Top of Data extract

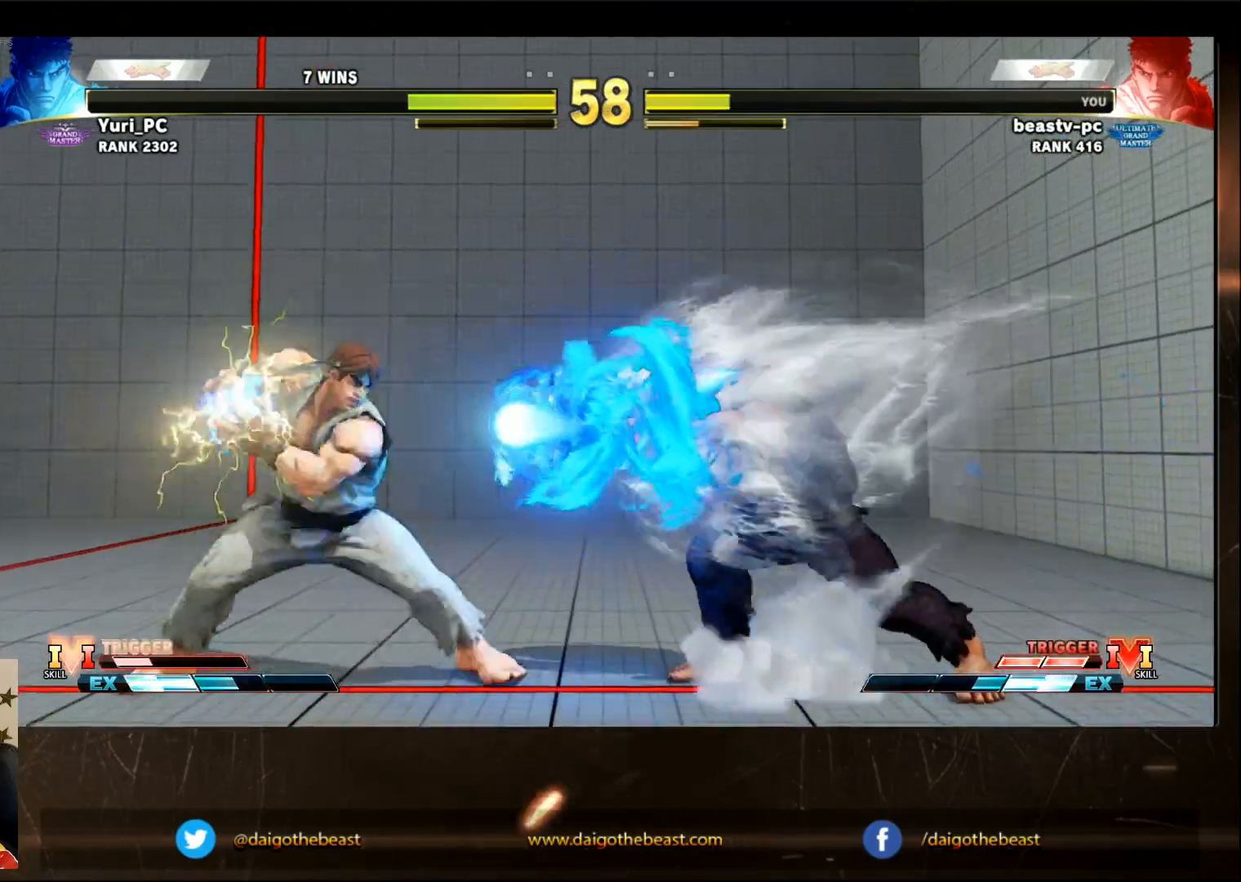
{"dt_ms": 1000, "buttons": [], "left_stick": "center"}
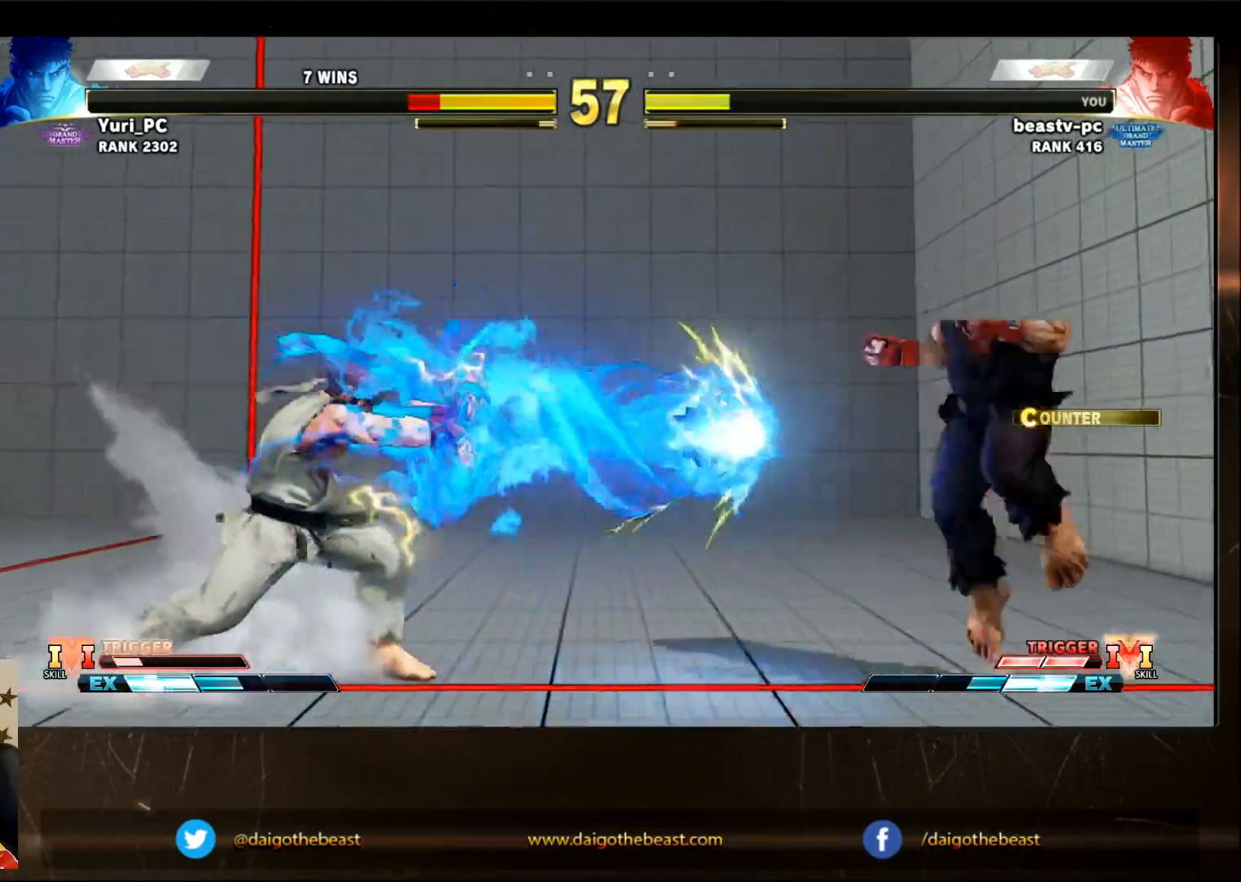
{"dt_ms": 500, "buttons": [], "left_stick": "right", "events": [[467, "left_stick", "right"]]}
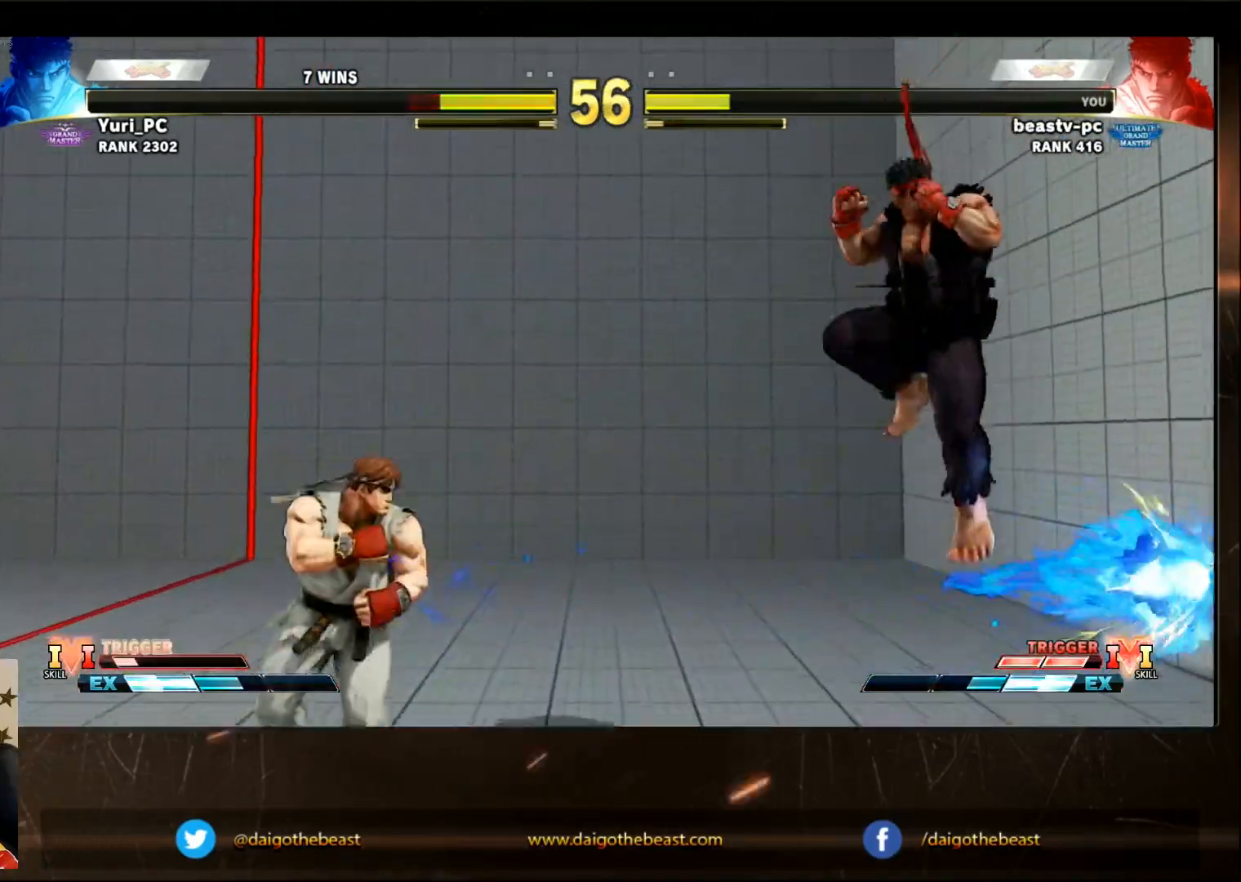
{"dt_ms": 500, "buttons": [], "left_stick": "down-right", "events": [[33, "left_stick", "left"], [350, "left_stick", "down-right"]]}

Bottom of Data extract

* Work instruction
Reproduce every line above containing "events".

* Written answer
{"dt_ms": 500, "buttons": [], "left_stick": "right", "events": [[467, "left_stick", "right"]]}
{"dt_ms": 500, "buttons": [], "left_stick": "down-right", "events": [[33, "left_stick", "left"], [350, "left_stick", "down-right"]]}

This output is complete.